#### EXERCISE INPUT

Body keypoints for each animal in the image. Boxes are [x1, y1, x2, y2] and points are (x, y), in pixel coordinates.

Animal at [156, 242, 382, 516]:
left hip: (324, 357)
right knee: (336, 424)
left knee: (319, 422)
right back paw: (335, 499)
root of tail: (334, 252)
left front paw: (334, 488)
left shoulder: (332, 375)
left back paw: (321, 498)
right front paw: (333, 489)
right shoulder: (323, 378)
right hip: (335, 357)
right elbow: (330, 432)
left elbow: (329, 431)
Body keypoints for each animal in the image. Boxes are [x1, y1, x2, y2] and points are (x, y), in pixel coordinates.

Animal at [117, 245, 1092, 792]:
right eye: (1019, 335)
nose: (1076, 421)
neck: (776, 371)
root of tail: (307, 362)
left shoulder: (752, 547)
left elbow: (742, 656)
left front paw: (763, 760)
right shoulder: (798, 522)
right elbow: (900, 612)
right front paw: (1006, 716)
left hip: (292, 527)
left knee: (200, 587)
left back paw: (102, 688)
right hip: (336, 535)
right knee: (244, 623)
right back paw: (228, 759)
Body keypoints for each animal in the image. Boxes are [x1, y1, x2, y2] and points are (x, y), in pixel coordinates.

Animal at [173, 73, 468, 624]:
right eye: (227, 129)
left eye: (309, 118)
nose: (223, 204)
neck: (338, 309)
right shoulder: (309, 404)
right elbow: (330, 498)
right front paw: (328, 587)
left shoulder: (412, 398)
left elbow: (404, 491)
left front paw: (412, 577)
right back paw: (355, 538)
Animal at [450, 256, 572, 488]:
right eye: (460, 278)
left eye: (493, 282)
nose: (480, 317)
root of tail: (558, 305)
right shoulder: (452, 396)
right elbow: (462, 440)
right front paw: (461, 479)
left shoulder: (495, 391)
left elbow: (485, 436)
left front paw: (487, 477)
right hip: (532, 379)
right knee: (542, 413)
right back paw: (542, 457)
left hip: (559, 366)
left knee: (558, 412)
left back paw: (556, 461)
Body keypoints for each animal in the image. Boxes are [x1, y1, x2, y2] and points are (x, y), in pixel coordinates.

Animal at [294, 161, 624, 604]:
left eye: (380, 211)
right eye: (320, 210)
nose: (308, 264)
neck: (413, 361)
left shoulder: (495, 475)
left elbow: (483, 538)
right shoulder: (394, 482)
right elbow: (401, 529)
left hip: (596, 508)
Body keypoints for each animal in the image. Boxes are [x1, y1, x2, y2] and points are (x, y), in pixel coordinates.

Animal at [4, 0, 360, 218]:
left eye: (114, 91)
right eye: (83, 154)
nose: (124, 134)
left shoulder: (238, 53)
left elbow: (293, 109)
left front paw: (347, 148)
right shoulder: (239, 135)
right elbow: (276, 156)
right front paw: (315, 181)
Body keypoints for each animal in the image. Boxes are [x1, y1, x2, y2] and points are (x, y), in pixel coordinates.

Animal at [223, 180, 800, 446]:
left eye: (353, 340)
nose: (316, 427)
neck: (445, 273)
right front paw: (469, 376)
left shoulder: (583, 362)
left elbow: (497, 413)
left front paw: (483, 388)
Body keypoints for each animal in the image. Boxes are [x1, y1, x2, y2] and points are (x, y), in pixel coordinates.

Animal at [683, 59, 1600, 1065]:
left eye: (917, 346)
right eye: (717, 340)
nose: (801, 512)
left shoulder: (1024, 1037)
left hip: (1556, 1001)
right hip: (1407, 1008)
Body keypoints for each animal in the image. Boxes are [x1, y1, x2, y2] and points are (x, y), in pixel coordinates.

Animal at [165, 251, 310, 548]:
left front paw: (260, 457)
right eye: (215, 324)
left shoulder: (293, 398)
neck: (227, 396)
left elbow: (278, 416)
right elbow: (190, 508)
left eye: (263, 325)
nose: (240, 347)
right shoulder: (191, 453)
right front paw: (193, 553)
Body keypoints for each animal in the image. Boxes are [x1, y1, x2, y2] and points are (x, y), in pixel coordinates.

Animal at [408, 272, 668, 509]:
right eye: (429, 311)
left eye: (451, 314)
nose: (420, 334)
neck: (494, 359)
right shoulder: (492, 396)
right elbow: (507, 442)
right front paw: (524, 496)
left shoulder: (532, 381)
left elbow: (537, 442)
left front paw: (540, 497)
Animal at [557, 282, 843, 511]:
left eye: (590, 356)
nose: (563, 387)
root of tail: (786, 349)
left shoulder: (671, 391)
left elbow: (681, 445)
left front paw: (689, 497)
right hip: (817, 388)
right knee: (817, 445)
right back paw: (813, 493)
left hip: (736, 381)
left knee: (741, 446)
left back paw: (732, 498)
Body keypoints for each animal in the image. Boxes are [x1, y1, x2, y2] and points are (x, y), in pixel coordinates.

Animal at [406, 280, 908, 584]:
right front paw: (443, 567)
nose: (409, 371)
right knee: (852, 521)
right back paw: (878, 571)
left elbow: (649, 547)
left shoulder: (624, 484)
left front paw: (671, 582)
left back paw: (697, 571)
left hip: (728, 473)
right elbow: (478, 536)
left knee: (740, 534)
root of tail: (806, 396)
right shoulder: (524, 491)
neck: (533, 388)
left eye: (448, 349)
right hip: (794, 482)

########

EXERCISE PROMPT
Could every entry above be printed again, word for word?

TASK OUTPUT
Body keypoints for each animal in the image. Boxes are [x1, y1, x2, y2] and points are (x, y), in pixel coordinates.

Animal at [156, 242, 382, 516]:
left hip: (324, 357)
right knee: (336, 424)
left knee: (319, 422)
right back paw: (335, 499)
root of tail: (334, 252)
left front paw: (334, 488)
left shoulder: (332, 375)
left back paw: (321, 498)
right front paw: (333, 489)
right shoulder: (323, 378)
right hip: (335, 357)
right elbow: (330, 432)
left elbow: (329, 431)
Body keypoints for each animal in the image. Boxes are [x1, y1, x2, y2] and points are (x, y), in pixel coordinates.

Animal at [117, 245, 1092, 792]:
right eye: (1019, 335)
nose: (1076, 421)
neck: (776, 371)
root of tail: (307, 362)
left shoulder: (752, 547)
left elbow: (742, 656)
left front paw: (763, 760)
right shoulder: (798, 522)
right elbow: (900, 612)
right front paw: (1006, 716)
left hip: (292, 527)
left knee: (200, 587)
left back paw: (102, 688)
right hip: (336, 535)
right knee: (244, 623)
right back paw: (228, 759)
Body keypoints for each animal in the image. Boxes are [x1, y1, x2, y2] and points are (x, y), in pixel coordinates.

Animal at [173, 73, 468, 624]:
right eye: (227, 129)
left eye: (309, 118)
nose: (223, 204)
neck: (338, 309)
right shoulder: (309, 404)
right elbow: (330, 498)
right front paw: (328, 587)
left shoulder: (412, 398)
left elbow: (404, 491)
left front paw: (412, 577)
right back paw: (355, 538)
Animal at [450, 256, 572, 488]:
right eye: (460, 278)
left eye: (493, 282)
nose: (480, 317)
root of tail: (558, 305)
right shoulder: (452, 396)
right elbow: (462, 440)
right front paw: (461, 479)
left shoulder: (495, 391)
left elbow: (485, 436)
left front paw: (487, 477)
right hip: (532, 379)
right knee: (542, 413)
right back paw: (542, 457)
left hip: (559, 366)
left knee: (558, 412)
left back paw: (556, 461)
Body keypoints for each animal in the image. Boxes are [x1, y1, x2, y2] and points are (x, y), in pixel coordinates.

Animal at [294, 161, 624, 604]:
left eye: (380, 211)
right eye: (320, 210)
nose: (308, 264)
neck: (413, 361)
left shoulder: (495, 475)
left elbow: (483, 538)
right shoulder: (394, 482)
right elbow: (401, 529)
left hip: (596, 508)
Body keypoints for each animal in the image. Boxes are [x1, y1, x2, y2] and points are (x, y), in pixel coordinates.

Animal at [4, 0, 360, 218]:
left eye: (114, 91)
right eye: (83, 154)
nose: (124, 134)
left shoulder: (238, 53)
left elbow: (293, 109)
left front paw: (347, 148)
right shoulder: (239, 135)
right elbow: (276, 156)
right front paw: (315, 181)
Body keypoints for each animal in the image. Boxes are [x1, y1, x2, y2] and points are (x, y), in pixel coordinates.

Animal at [223, 180, 800, 446]:
left eye: (353, 340)
nose: (316, 427)
neck: (445, 273)
right front paw: (469, 376)
left shoulder: (583, 362)
left elbow: (497, 413)
left front paw: (483, 388)
Body keypoints for each animal in the image. Boxes are [x1, y1, x2, y2] and points are (x, y), in pixel coordinates.

Animal at [683, 59, 1600, 1065]:
left eye: (917, 346)
right eye: (717, 340)
nose: (801, 512)
left shoulder: (1024, 1037)
left hip: (1556, 1001)
right hip: (1407, 1008)
Body keypoints for each animal in the image. Boxes are [x1, y1, x2, y2] and points are (x, y), in pixel coordinates.

Animal at [165, 251, 310, 548]:
left front paw: (260, 457)
right eye: (215, 324)
left shoulder: (293, 398)
neck: (227, 396)
left elbow: (278, 416)
right elbow: (190, 508)
left eye: (263, 325)
nose: (240, 347)
right shoulder: (191, 453)
right front paw: (193, 553)
Body keypoints for each animal in the image. Boxes are [x1, y1, x2, y2] and points are (x, y), in pixel coordinates.

Animal at [408, 272, 668, 509]:
right eye: (429, 311)
left eye: (451, 314)
nose: (420, 334)
neck: (494, 359)
right shoulder: (492, 396)
right elbow: (507, 442)
right front paw: (524, 496)
left shoulder: (532, 381)
left elbow: (537, 442)
left front paw: (540, 497)
Animal at [557, 282, 843, 511]:
left eye: (590, 356)
nose: (563, 387)
root of tail: (786, 349)
left shoulder: (671, 391)
left elbow: (681, 445)
left front paw: (689, 497)
right hip: (817, 388)
right knee: (817, 445)
right back paw: (813, 493)
left hip: (736, 381)
left knee: (741, 446)
left back paw: (732, 498)
Body keypoints for each animal in the image. Boxes are [x1, y1, x2, y2] and points are (x, y), in pixel coordinates.

Animal at [406, 280, 908, 584]:
right front paw: (443, 567)
nose: (409, 371)
right knee: (852, 521)
right back paw: (878, 571)
left elbow: (649, 547)
left shoulder: (624, 484)
left front paw: (671, 582)
left back paw: (697, 571)
left hip: (728, 473)
right elbow: (478, 536)
left knee: (740, 534)
root of tail: (806, 396)
right shoulder: (524, 491)
neck: (533, 388)
left eye: (448, 349)
right hip: (794, 482)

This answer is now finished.